■ **SOURCE EXTRACT**:
Segment Open

Post-2015 development agenda

Social protection can help fill gaps left by the Millennium Development Goals

A meeting of high-level ministers and ambassadors in New York has examined how social protection floors can combat inequality and promote inclusive growth in the post-2015 era.

News | 02 October 2013
NEW YORK – While the UN’s Millennium Development Goals (MDG) have been successful at reducing a large portion of extreme poverty in the world, as their deadline nears, many are left wondering how to respond to some of their more conspicuous shortcomings.

The success of the MDGs—often measured using global or national averages—has occurred alongside growing income inequality, happening both between and within countries. This is leading some to consider taking action that directly targets inequality through enhanced social protection policies in the new development framework, which will succeed the MDGs in 2015.

  

On 26 September, top-tier ministers and high-level officials from countries around the world gathered at UN headquarters in New York to discuss the role social protection floors can play to combat inequality, to help fill those gaps left by the MDGs, and to advance the post-2015 discussions.

The high-level roundtable, organized by the ILO with the permanent missions of Belgium and Brazil, featured interventions made by the ILO Director-General Guy Ryder, Belgian Minister of Development Cooperation, Jean-Pascal Labille and Brazilian Vice Minister of Foreign Affairs, Carlos Antonio da Rocha Paranhos.

Guy Ryder opened the discussions by emphasizing the inclusive nature of social protection floors and stated that universal access to social services and an extension of social protection to all must be central tenets of any post-2015 development framework. The unique and holistic approach offered by nationally-defined social protection floors is distinct from other, often piecemeal interventions.

“Our vision of social protection is not of a sparsely woven net,” said the Director-General, “but of a solid, rights-based social protection floor, which should be permanent, universal and adapted to specific countries’ conditions and constraints.” The key, he said, lies in the way in which social protection can address not only the symptoms of poverty and vulnerability but their underlying structural causes.

Segment Closed

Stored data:
Segment Open

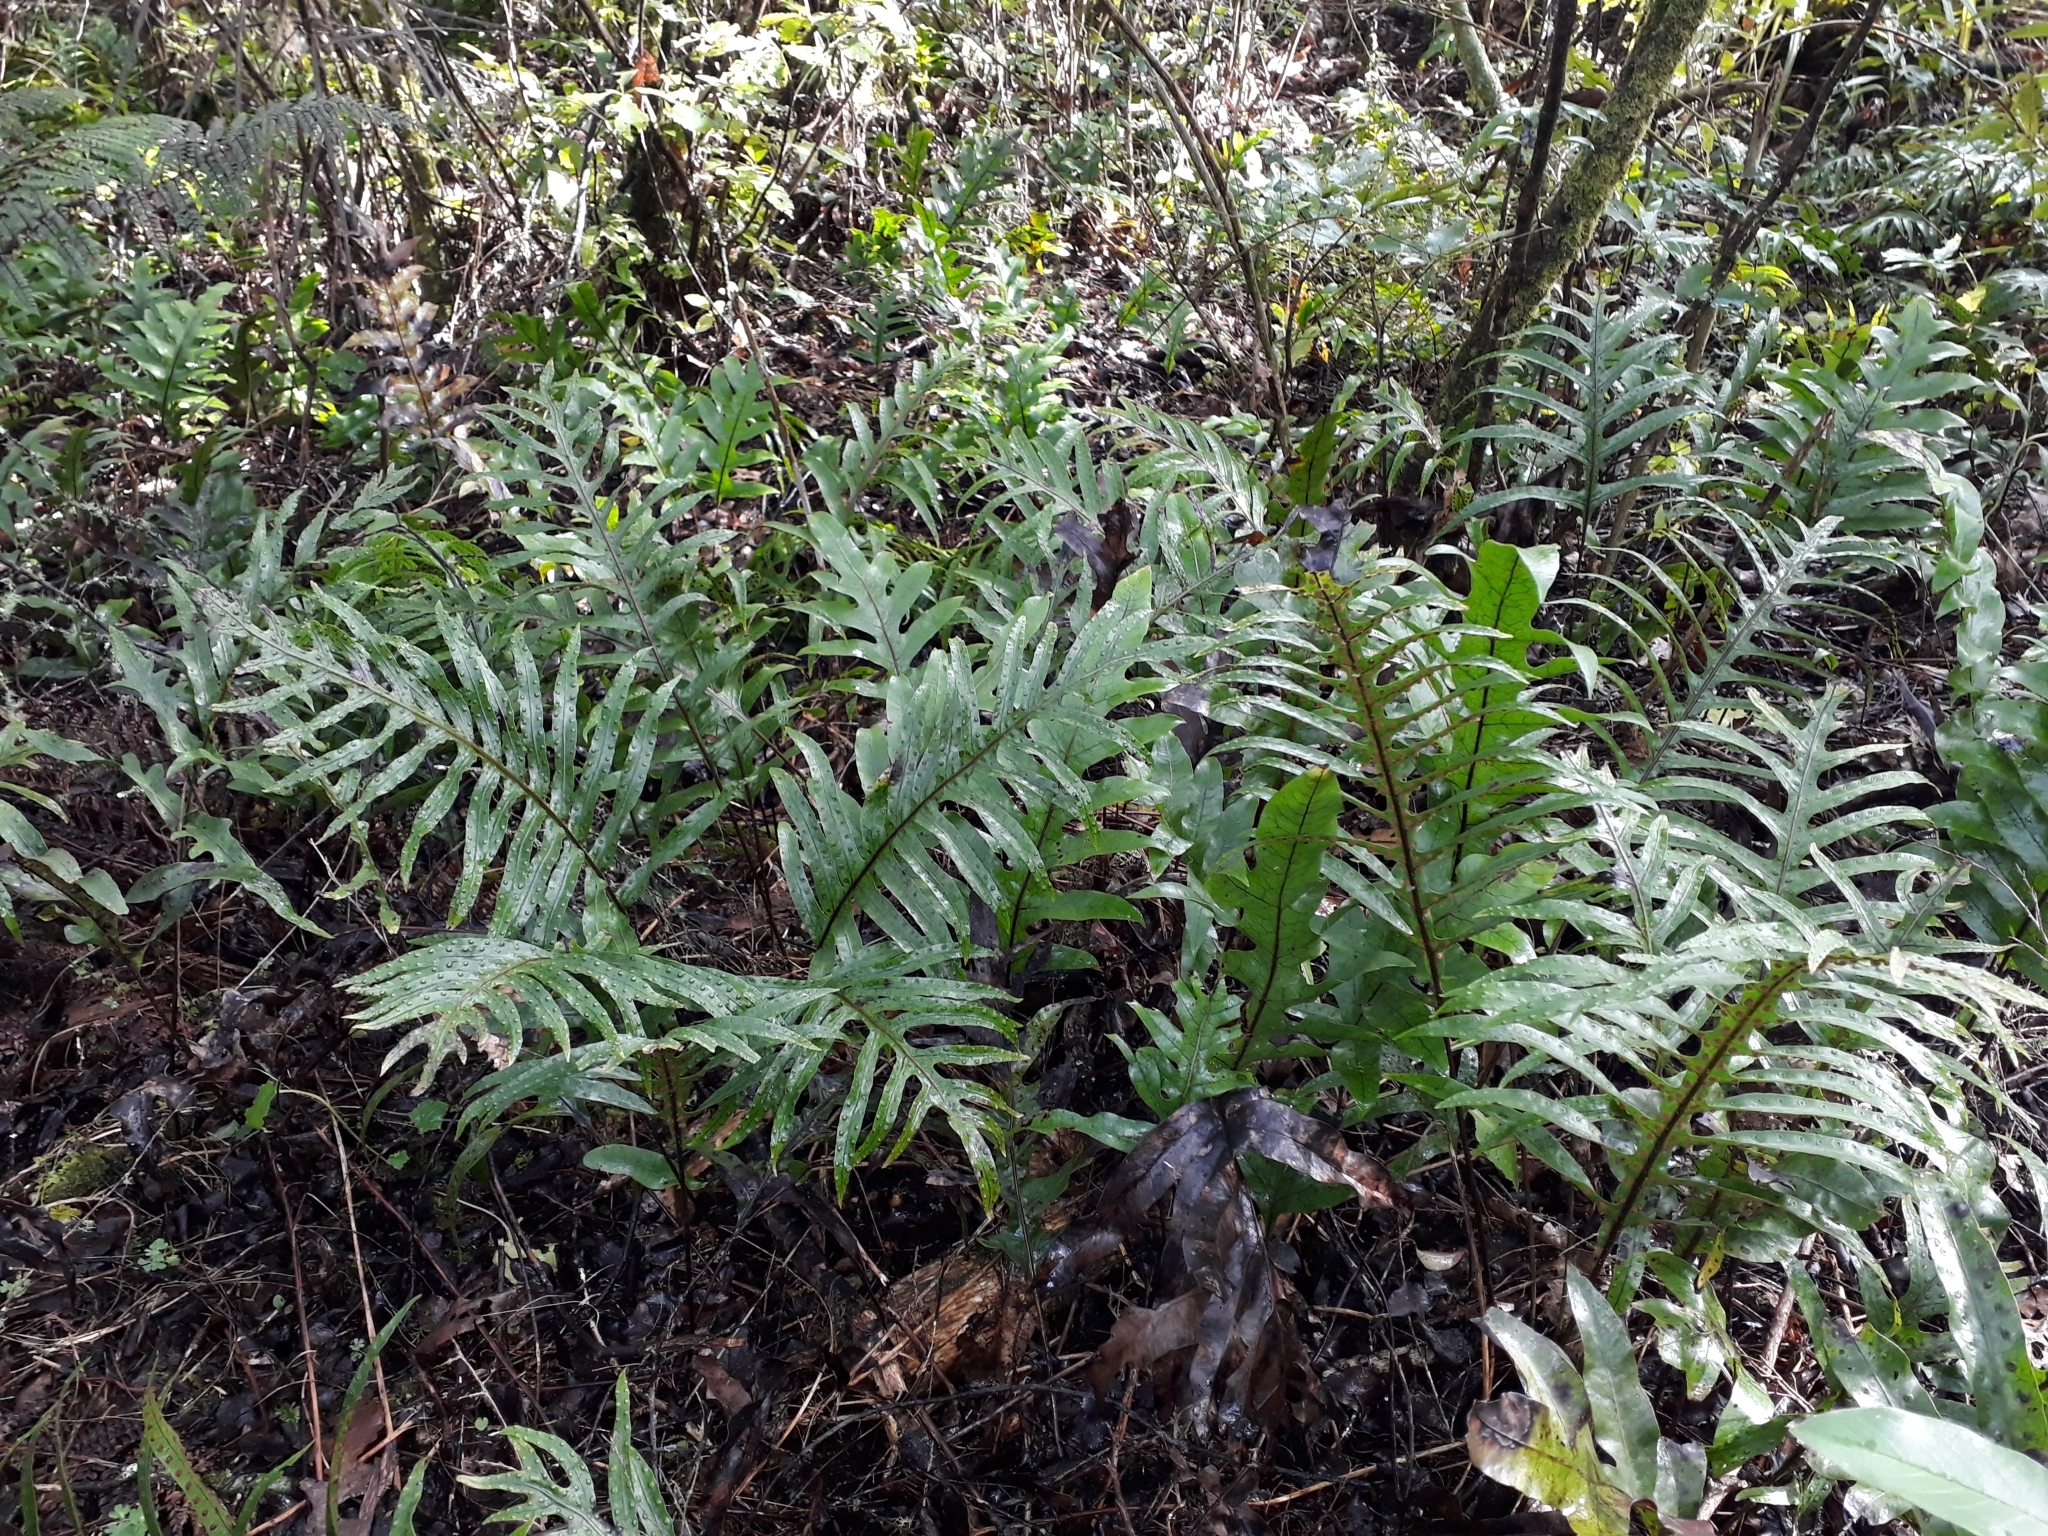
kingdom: Plantae
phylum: Tracheophyta
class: Polypodiopsida
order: Polypodiales
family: Polypodiaceae
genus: Lecanopteris
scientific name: Lecanopteris pustulata
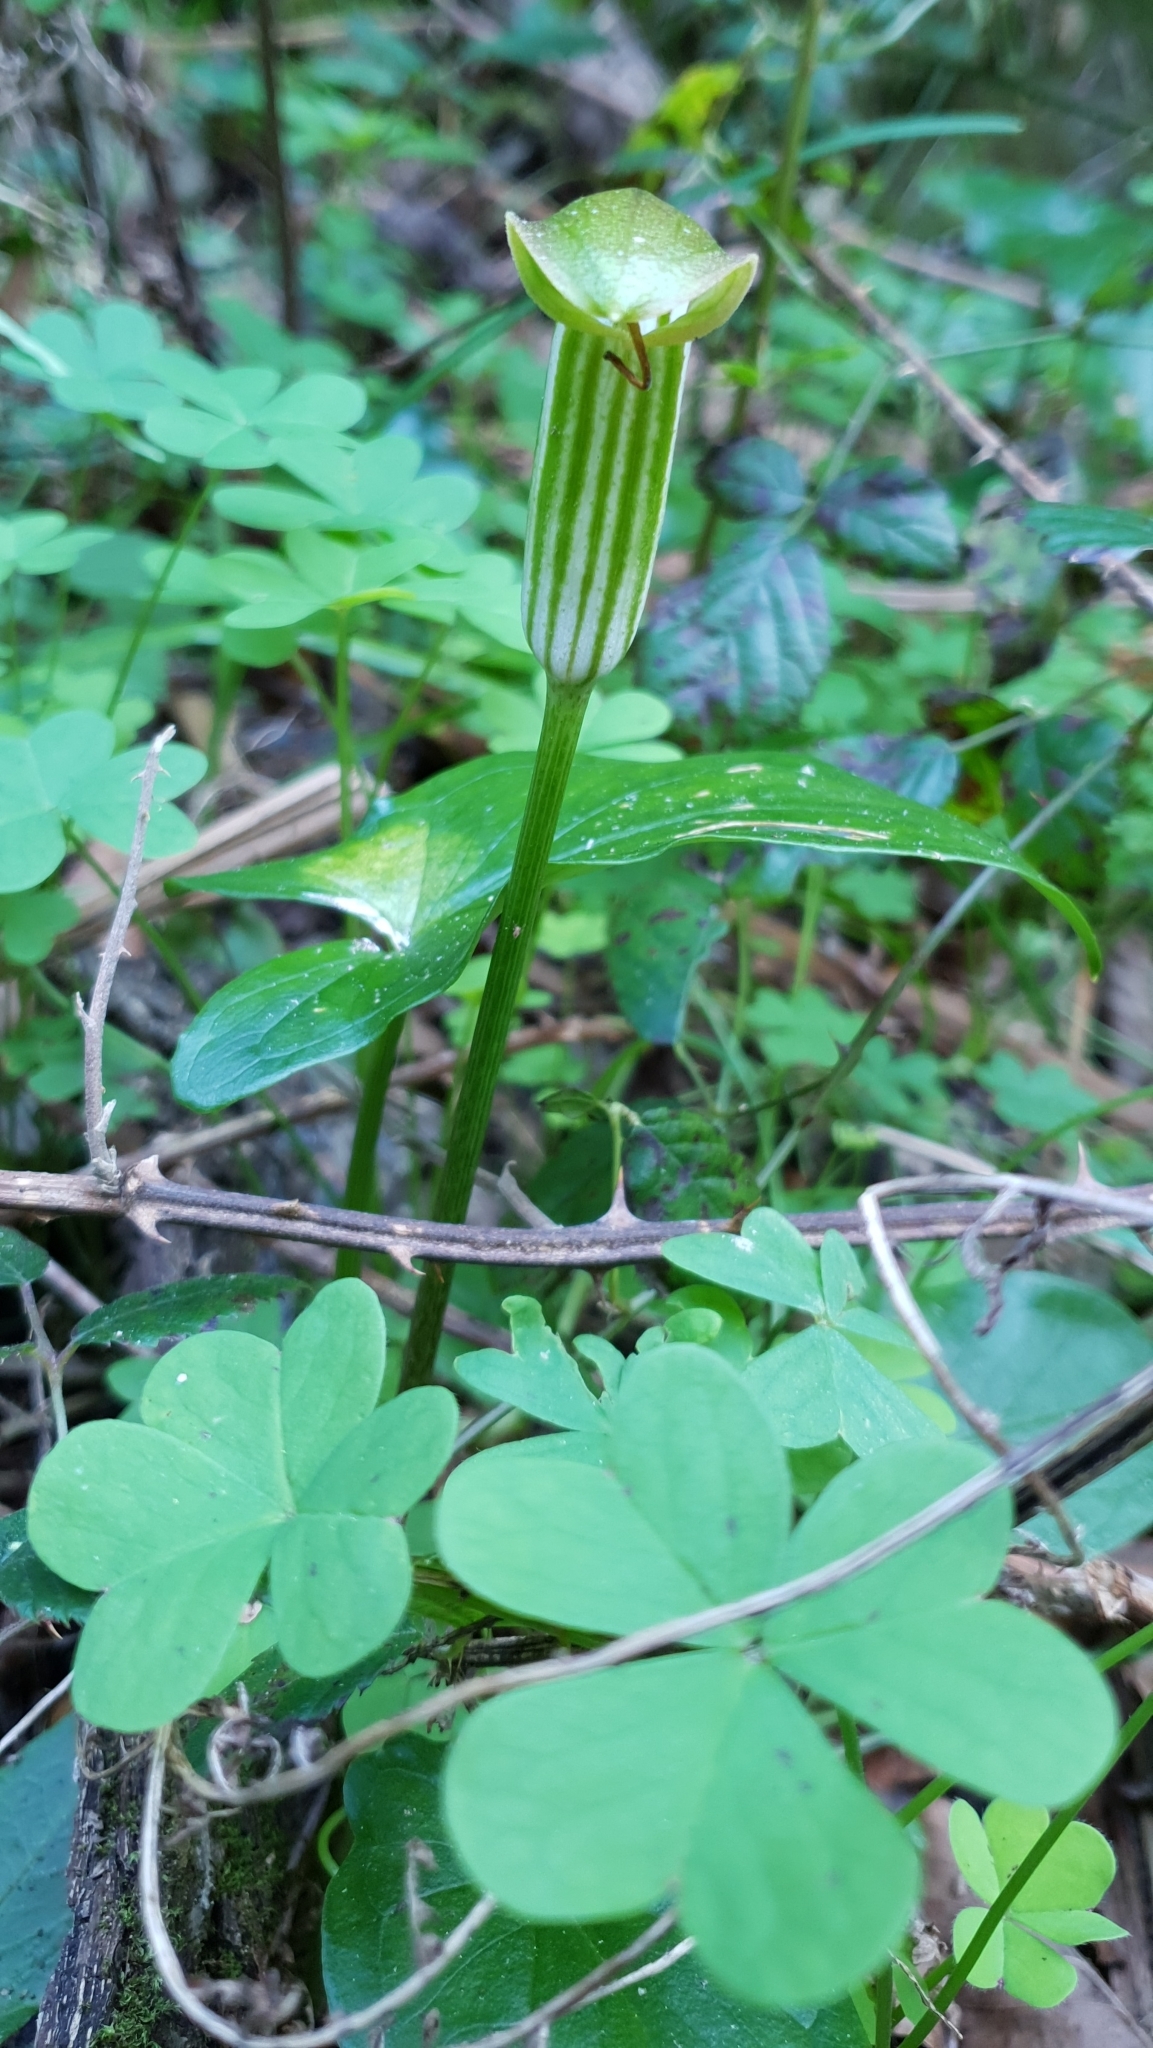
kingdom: Plantae
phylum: Tracheophyta
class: Liliopsida
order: Alismatales
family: Araceae
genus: Arisarum
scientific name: Arisarum vulgare
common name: Common arisarum
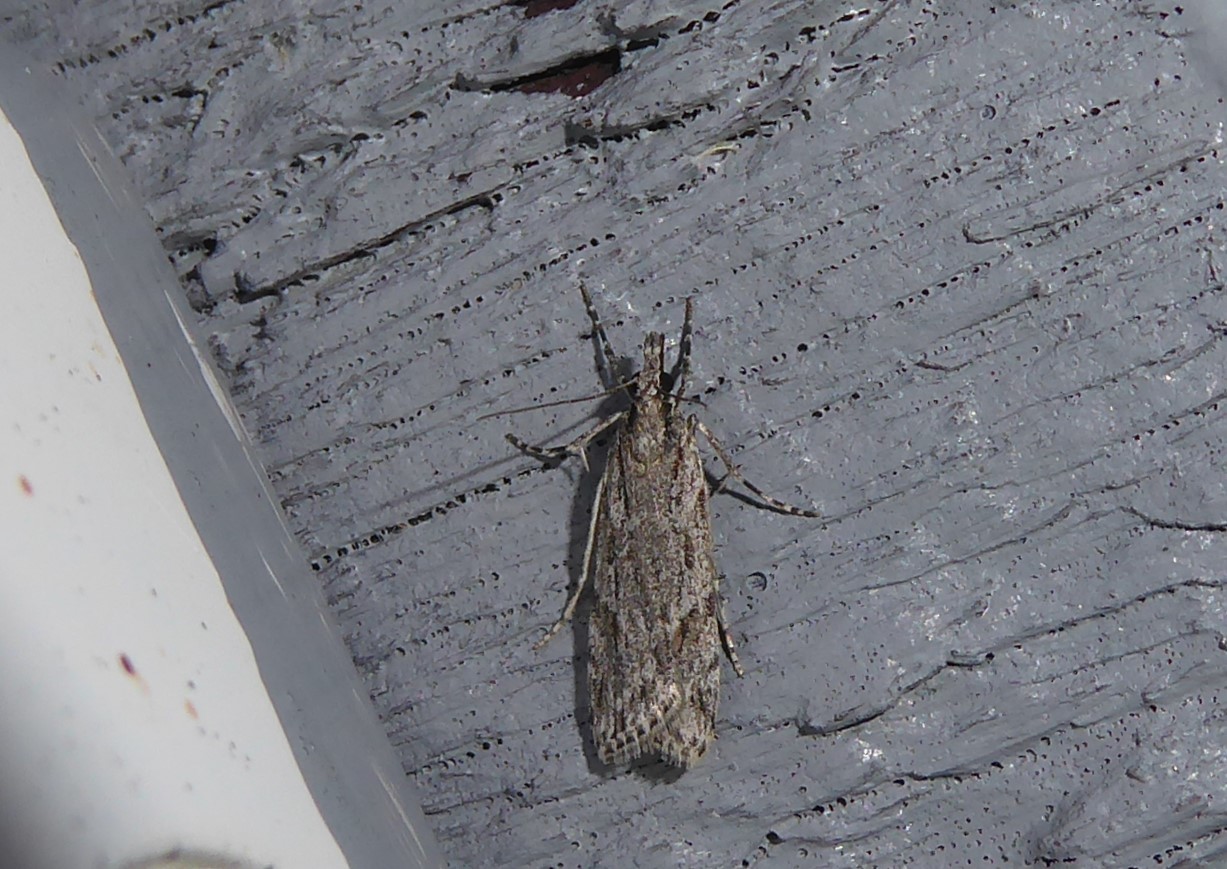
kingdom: Animalia
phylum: Arthropoda
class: Insecta
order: Lepidoptera
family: Crambidae
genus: Scoparia
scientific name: Scoparia chalicodes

Segment Closed

■ **COMPLETE THE FOLLOWING**:
a: List every person named in the article on social protection floors, with the title or role the article gives each.
b: Reproduce word for word the part of the article on social protection floors that opens with the words containing "The success of" and closes with "MDGs in 2015.".

■ **SOLUTIONS TO THE TASKS**:
a:
- Guy Ryder, ILO Director-General
- Jean-Pascal Labille, Belgian Minister of Development Cooperation
- Carlos Antonio da Rocha Paranhos, Brazilian Vice Minister of Foreign Affairs

b:
The success of the MDGs—often measured using global or national averages—has occurred alongside growing income inequality, happening both between and within countries. This is leading some to consider taking action that directly targets inequality through enhanced social protection policies in the new development framework, which will succeed the MDGs in 2015.